*REQUEST*:
Present the item lines from the line with "e, parque aquático" through the line with "fossa extravasando e", both included, as a Markdown table with the columns Row and Line text. Number each row and skip blank lines.

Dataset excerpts
########

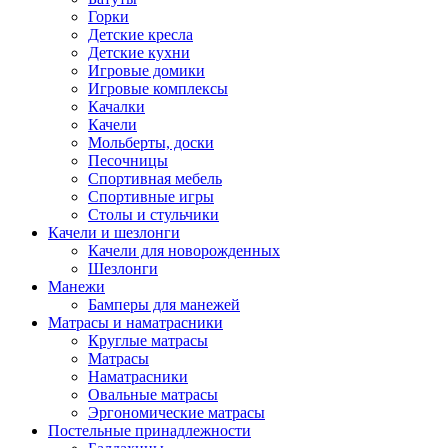
Горки
Детские кресла
Детские кухни
Игровые домики
Игровые комплексы
Качалки
Качели
Мольберты, доски
Песочницы
Спортивная мебель
Спортивные игры
Столы и стульчики
Качели и шезлонги
Качели для новорожденных
Шезлонги
Манежи
Бамперы для манежей
Матрасы и наматрасники
Круглые матрасы
Матрасы
Наматрасники
Овальные матрасы
Эргономические матрасы
Постельные принадлежности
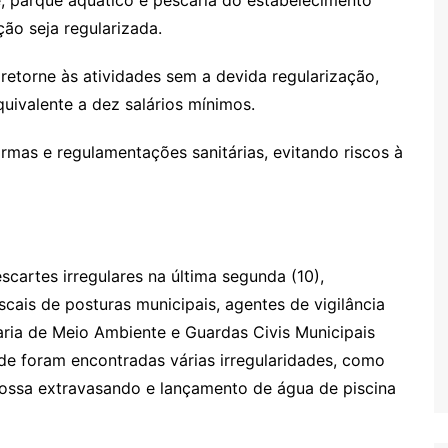
e, parque aquático e pescaria do estabelecimento
ção seja regularizada.
 retorne às atividades sem a devida regularização,
quivalente a dez salários mínimos.
rmas e regulamentações sanitárias, evitando riscos à
scartes irregulares na última segunda (10),
cais de posturas municipais, agentes de vigilância
taria de Meio Ambiente e Guardas Civis Municipais
de foram encontradas várias irregularidades, como
fossa extravasando e lançamento de água de piscina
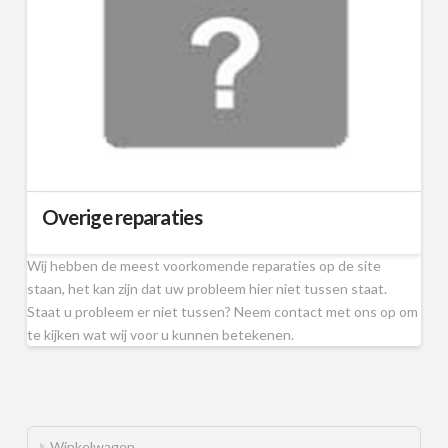
Overige reparaties
Wij hebben de meest voorkomende reparaties op de site
staan, het kan zijn dat uw probleem hier niet tussen staat.
Staat u probleem er niet tussen? Neem contact met ons op om
te kijken wat wij voor u kunnen betekenen.
Winkelwagen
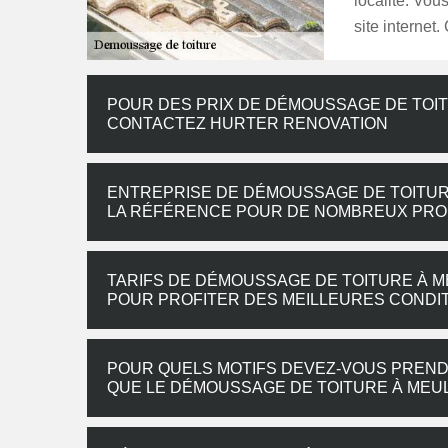
localité. Vou
site internet
POUR DES PRIX DE DÉMOUSSAGE DE TOIT
CONTACTEZ HURTER RENOVATION
ENTREPRISE DE DÉMOUSSAGE DE TOITUR
LA RÉFÉRENCE POUR DE NOMBREUX PRO
TARIFS DE DÉMOUSSAGE DE TOITURE À 
POUR PROFITER DES MEILLEURES CONDIT
POUR QUELS MOTIFS DEVEZ-VOUS PRENDR
QUE LE DÉMOUSSAGE DE TOITURE À MEU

########

*OUTPUT OF THE TASK*:
| Row | Line text |
|---|---|
| 1 | e, parque aquático e pescaria do estabelecimento |
| 2 | ção seja regularizada. |
| 3 |  retorne às atividades sem a devida regularização, |
| 4 | quivalente a dez salários mínimos. |
| 5 | rmas e regulamentações sanitárias, evitando riscos à |
| 6 | scartes irregulares na última segunda (10), |
| 7 | cais de posturas municipais, agentes de vigilância |
| 8 | taria de Meio Ambiente e Guardas Civis Municipais |
| 9 | de foram encontradas várias irregularidades, como |
| 10 | fossa extravasando e lançamento de água de piscina |